=== Source material ===

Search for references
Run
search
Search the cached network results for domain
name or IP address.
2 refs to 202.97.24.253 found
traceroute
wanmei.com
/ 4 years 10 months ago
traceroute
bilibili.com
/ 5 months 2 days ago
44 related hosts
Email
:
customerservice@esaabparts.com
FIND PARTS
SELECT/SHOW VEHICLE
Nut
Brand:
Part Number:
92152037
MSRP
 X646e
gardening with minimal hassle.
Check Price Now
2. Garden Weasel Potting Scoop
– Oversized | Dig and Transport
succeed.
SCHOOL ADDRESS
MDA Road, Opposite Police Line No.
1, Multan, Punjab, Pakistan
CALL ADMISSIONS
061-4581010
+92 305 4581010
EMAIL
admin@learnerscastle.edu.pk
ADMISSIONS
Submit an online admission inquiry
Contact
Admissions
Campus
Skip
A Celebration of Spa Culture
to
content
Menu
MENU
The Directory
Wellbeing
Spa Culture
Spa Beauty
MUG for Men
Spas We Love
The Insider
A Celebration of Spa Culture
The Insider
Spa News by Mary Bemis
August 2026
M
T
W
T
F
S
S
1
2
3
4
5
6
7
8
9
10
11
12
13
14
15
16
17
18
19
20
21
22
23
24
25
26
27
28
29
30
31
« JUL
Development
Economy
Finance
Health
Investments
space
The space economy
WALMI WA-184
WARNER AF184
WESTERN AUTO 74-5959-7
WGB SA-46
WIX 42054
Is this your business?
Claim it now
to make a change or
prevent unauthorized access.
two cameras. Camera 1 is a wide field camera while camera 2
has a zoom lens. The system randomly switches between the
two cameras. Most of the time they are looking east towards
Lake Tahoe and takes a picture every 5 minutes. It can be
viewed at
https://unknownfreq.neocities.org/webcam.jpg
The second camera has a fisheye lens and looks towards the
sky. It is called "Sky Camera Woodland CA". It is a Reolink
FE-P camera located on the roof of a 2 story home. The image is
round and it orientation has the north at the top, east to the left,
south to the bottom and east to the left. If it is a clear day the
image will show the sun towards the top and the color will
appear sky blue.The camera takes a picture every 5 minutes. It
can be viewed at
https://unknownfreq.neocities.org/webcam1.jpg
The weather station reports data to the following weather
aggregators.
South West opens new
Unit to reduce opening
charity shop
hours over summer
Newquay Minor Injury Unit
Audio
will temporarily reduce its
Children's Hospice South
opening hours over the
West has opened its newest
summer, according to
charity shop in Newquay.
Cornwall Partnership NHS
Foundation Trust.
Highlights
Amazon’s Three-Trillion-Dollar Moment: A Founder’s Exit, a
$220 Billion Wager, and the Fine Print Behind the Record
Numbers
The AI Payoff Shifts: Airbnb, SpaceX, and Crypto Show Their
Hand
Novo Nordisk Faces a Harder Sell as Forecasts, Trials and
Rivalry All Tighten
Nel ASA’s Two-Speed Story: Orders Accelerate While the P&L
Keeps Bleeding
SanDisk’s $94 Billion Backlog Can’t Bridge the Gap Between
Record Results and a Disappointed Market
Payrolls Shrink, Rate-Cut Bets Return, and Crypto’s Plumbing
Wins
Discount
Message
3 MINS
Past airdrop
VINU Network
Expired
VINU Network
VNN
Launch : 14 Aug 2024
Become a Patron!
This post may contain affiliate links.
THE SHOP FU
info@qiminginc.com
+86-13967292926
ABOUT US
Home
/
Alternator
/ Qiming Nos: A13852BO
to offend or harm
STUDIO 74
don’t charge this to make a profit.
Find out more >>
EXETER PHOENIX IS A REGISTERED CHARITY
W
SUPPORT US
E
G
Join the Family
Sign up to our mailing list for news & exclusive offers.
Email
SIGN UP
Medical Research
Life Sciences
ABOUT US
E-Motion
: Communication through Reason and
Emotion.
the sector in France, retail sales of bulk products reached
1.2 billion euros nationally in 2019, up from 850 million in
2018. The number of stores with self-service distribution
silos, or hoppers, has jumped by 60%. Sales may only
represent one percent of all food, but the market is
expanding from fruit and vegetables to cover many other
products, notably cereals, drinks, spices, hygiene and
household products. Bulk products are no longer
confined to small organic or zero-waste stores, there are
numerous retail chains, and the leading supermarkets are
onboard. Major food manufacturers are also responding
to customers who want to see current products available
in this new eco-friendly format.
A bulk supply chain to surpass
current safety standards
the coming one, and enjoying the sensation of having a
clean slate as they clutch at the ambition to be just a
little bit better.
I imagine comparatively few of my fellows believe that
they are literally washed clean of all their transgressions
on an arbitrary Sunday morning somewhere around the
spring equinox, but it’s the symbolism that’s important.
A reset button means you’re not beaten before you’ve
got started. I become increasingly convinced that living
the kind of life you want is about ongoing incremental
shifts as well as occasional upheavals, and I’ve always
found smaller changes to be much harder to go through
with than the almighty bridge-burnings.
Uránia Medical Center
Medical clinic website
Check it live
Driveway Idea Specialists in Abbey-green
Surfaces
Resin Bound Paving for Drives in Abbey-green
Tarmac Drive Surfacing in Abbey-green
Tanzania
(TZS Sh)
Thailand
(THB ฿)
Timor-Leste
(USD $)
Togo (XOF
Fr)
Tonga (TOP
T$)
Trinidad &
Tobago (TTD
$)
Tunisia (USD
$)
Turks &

===

Each entry must appear again in the answer exactly as written.

Search for references
Run
search
Search the cached network results for domain
name or IP address.
2 refs to 202.97.24.253 found
traceroute
wanmei.com
/ 4 years 10 months ago
traceroute
bilibili.com
/ 5 months 2 days ago
44 related hosts
Email
:
customerservice@esaabparts.com
FIND PARTS
SELECT/SHOW VEHICLE
Nut
Brand:
Part Number:
92152037
MSRP
 X646e
gardening with minimal hassle.
Check Price Now
2. Garden Weasel Potting Scoop
– Oversized | Dig and Transport
succeed.
SCHOOL ADDRESS
MDA Road, Opposite Police Line No.
1, Multan, Punjab, Pakistan
CALL ADMISSIONS
061-4581010
+92 305 4581010
EMAIL
admin@learnerscastle.edu.pk
ADMISSIONS
Submit an online admission inquiry
Contact
Admissions
Campus
Skip
A Celebration of Spa Culture
to
content
Menu
MENU
The Directory
Wellbeing
Spa Culture
Spa Beauty
MUG for Men
Spas We Love
The Insider
A Celebration of Spa Culture
The Insider
Spa News by Mary Bemis
August 2026
M
T
W
T
F
S
S
1
2
3
4
5
6
7
8
9
10
11
12
13
14
15
16
17
18
19
20
21
22
23
24
25
26
27
28
29
30
31
« JUL
Development
Economy
Finance
Health
Investments
space
The space economy
WALMI WA-184
WARNER AF184
WESTERN AUTO 74-5959-7
WGB SA-46
WIX 42054
Is this your business?
Claim it now
to make a change or
prevent unauthorized access.
two cameras. Camera 1 is a wide field camera while camera 2
has a zoom lens. The system randomly switches between the
two cameras. Most of the time they are looking east towards
Lake Tahoe and takes a picture every 5 minutes. It can be
viewed at
https://unknownfreq.neocities.org/webcam.jpg
The second camera has a fisheye lens and looks towards the
sky. It is called "Sky Camera Woodland CA". It is a Reolink
FE-P camera located on the roof of a 2 story home. The image is
round and it orientation has the north at the top, east to the left,
south to the bottom and east to the left. If it is a clear day the
image will show the sun towards the top and the color will
appear sky blue.The camera takes a picture every 5 minutes. It
can be viewed at
https://unknownfreq.neocities.org/webcam1.jpg
The weather station reports data to the following weather
aggregators.
South West opens new
Unit to reduce opening
charity shop
hours over summer
Newquay Minor Injury Unit
Audio
will temporarily reduce its
Children's Hospice South
opening hours over the
West has opened its newest
summer, according to
charity shop in Newquay.
Cornwall Partnership NHS
Foundation Trust.
Highlights
Amazon’s Three-Trillion-Dollar Moment: A Founder’s Exit, a
$220 Billion Wager, and the Fine Print Behind the Record
Numbers
The AI Payoff Shifts: Airbnb, SpaceX, and Crypto Show Their
Hand
Novo Nordisk Faces a Harder Sell as Forecasts, Trials and
Rivalry All Tighten
Nel ASA’s Two-Speed Story: Orders Accelerate While the P&L
Keeps Bleeding
SanDisk’s $94 Billion Backlog Can’t Bridge the Gap Between
Record Results and a Disappointed Market
Payrolls Shrink, Rate-Cut Bets Return, and Crypto’s Plumbing
Wins
Discount
Message
3 MINS
Past airdrop
VINU Network
Expired
VINU Network
VNN
Launch : 14 Aug 2024
Become a Patron!
This post may contain affiliate links.
THE SHOP FU
info@qiminginc.com
+86-13967292926
ABOUT US
Home
/
Alternator
/ Qiming Nos: A13852BO
to offend or harm
STUDIO 74
don’t charge this to make a profit.
Find out more >>
EXETER PHOENIX IS A REGISTERED CHARITY
W
SUPPORT US
E
G
Join the Family
Sign up to our mailing list for news & exclusive offers.
Email
SIGN UP
Medical Research
Life Sciences
ABOUT US
E-Motion
: Communication through Reason and
Emotion.
the sector in France, retail sales of bulk products reached
1.2 billion euros nationally in 2019, up from 850 million in
2018. The number of stores with self-service distribution
silos, or hoppers, has jumped by 60%. Sales may only
represent one percent of all food, but the market is
expanding from fruit and vegetables to cover many other
products, notably cereals, drinks, spices, hygiene and
household products. Bulk products are no longer
confined to small organic or zero-waste stores, there are
numerous retail chains, and the leading supermarkets are
onboard. Major food manufacturers are also responding
to customers who want to see current products available
in this new eco-friendly format.
A bulk supply chain to surpass
current safety standards
the coming one, and enjoying the sensation of having a
clean slate as they clutch at the ambition to be just a
little bit better.
I imagine comparatively few of my fellows believe that
they are literally washed clean of all their transgressions
on an arbitrary Sunday morning somewhere around the
spring equinox, but it’s the symbolism that’s important.
A reset button means you’re not beaten before you’ve
got started. I become increasingly convinced that living
the kind of life you want is about ongoing incremental
shifts as well as occasional upheavals, and I’ve always
found smaller changes to be much harder to go through
with than the almighty bridge-burnings.
Uránia Medical Center
Medical clinic website
Check it live
Driveway Idea Specialists in Abbey-green
Surfaces
Resin Bound Paving for Drives in Abbey-green
Tarmac Drive Surfacing in Abbey-green
Tanzania
(TZS Sh)
Thailand
(THB ฿)
Timor-Leste
(USD $)
Togo (XOF
Fr)
Tonga (TOP
T$)
Trinidad &
Tobago (TTD
$)
Tunisia (USD
$)
Turks &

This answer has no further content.